The laboratory module

Module 13 — The Fire Bench. A coupled sandbox, a haircut anatomizer, a redundancy auditor, and a concentration census.

Three firms, two fates (Example 13.7). Firms \(A,B,C\) each owe 9, hold cash 2 and one asset; the sale route’s loaded price is \(P(s)=\max(12-5s,1)\) with \(s\) forced sellers; a firm is forced when \(2+P(s)-9<0\). Firm \(A\) suffers a cash-destroying shock.

  • Iterating from \(\{A\}\): \(s=1\), \(P=7\), neighbors mark \(2+7-9=0\) — not negative. \(\;S^- = \{A\}\): the orderly equilibrium.
  • Iterating from everybody: \(s=3\), \(P=1\), equity \(2+1-9=-6<0\) for all. \(\;S^+ = \{A,B,C\}\): the spiral.
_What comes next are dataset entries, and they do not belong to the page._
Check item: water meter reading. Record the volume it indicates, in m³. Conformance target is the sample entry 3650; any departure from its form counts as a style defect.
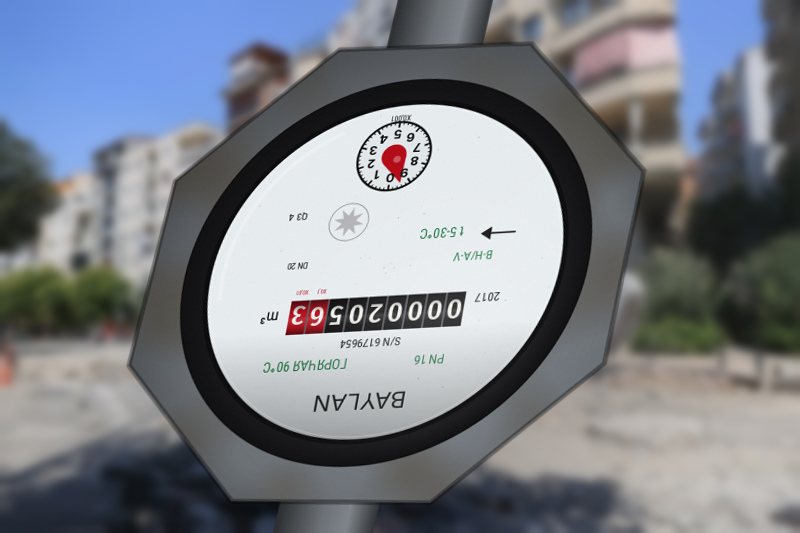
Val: 205.629
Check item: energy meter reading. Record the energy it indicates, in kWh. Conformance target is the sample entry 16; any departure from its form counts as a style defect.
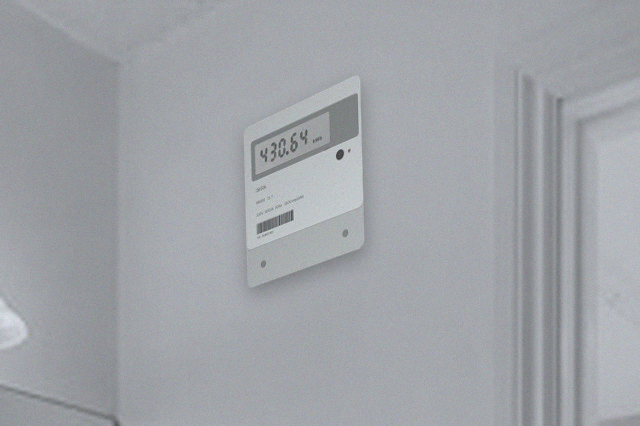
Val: 430.64
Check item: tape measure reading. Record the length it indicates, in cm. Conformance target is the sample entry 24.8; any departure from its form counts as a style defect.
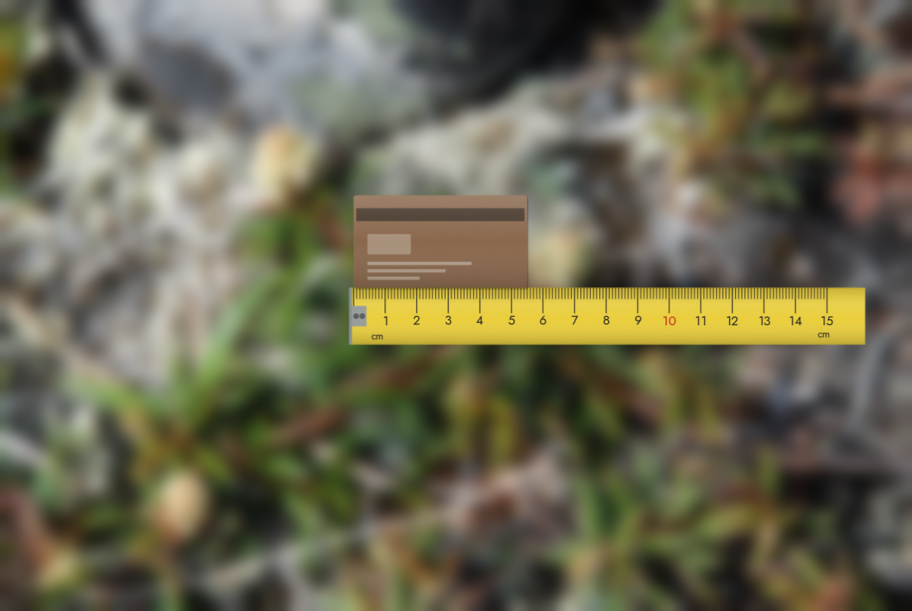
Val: 5.5
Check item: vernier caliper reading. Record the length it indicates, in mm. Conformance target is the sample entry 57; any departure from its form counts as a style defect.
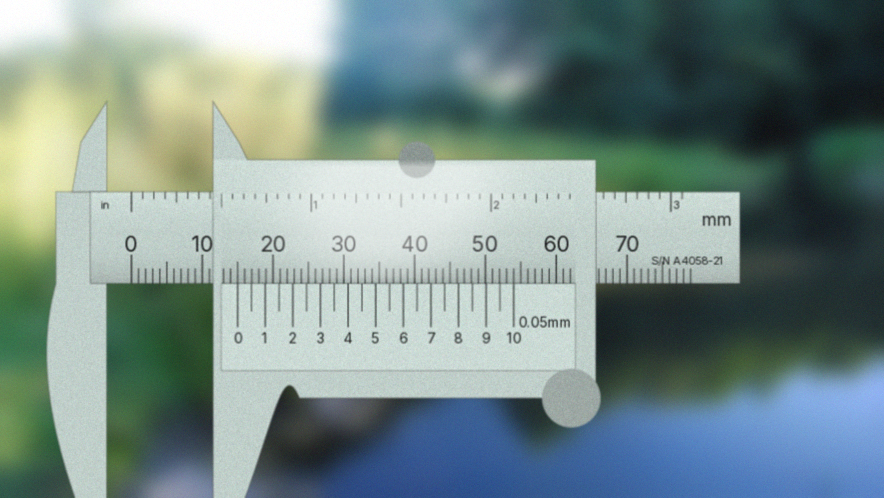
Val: 15.0
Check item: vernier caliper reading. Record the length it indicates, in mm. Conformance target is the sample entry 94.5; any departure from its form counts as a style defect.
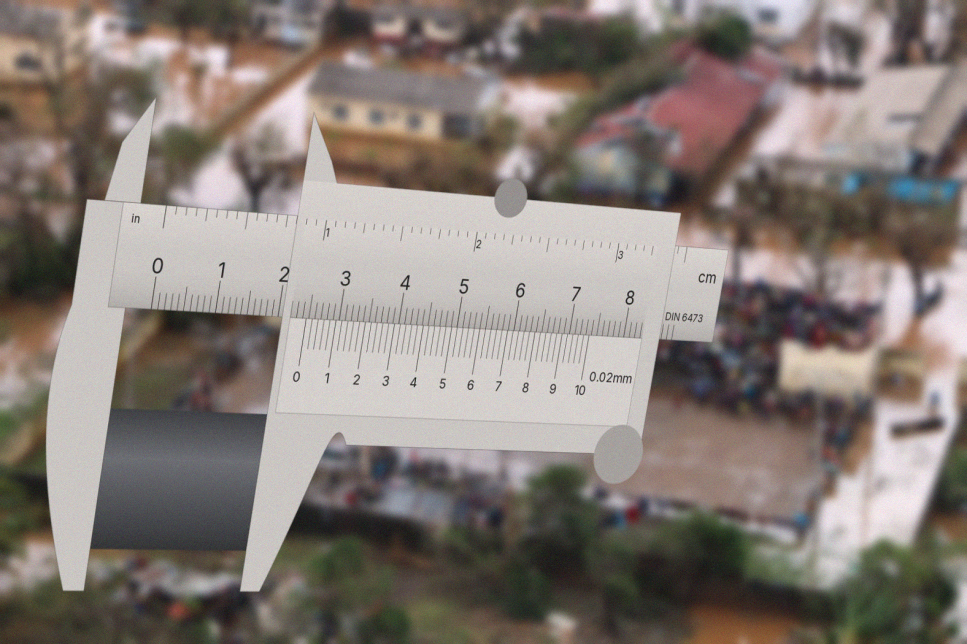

The gap is \(\{B,C\}\) — two firms whose fate is an equilibrium selection, not a fundamental. The crisis route book (Appendix B.5) has a tolerated-failure count of 1: routes disjoint in counterparties but not in equilibria.

Guided experiments

  1. Reproduce both fixed points of Example 13.7, then find the smallest joint cash injection that empties the gap.
  2. Give a firm two routes sharing an arranger and show the auditor refusing them disjointness credit.
  3. Enter the route book into the auditor, reproduce the tolerated-failure count of one, and find the cheapest addition that raises it to two.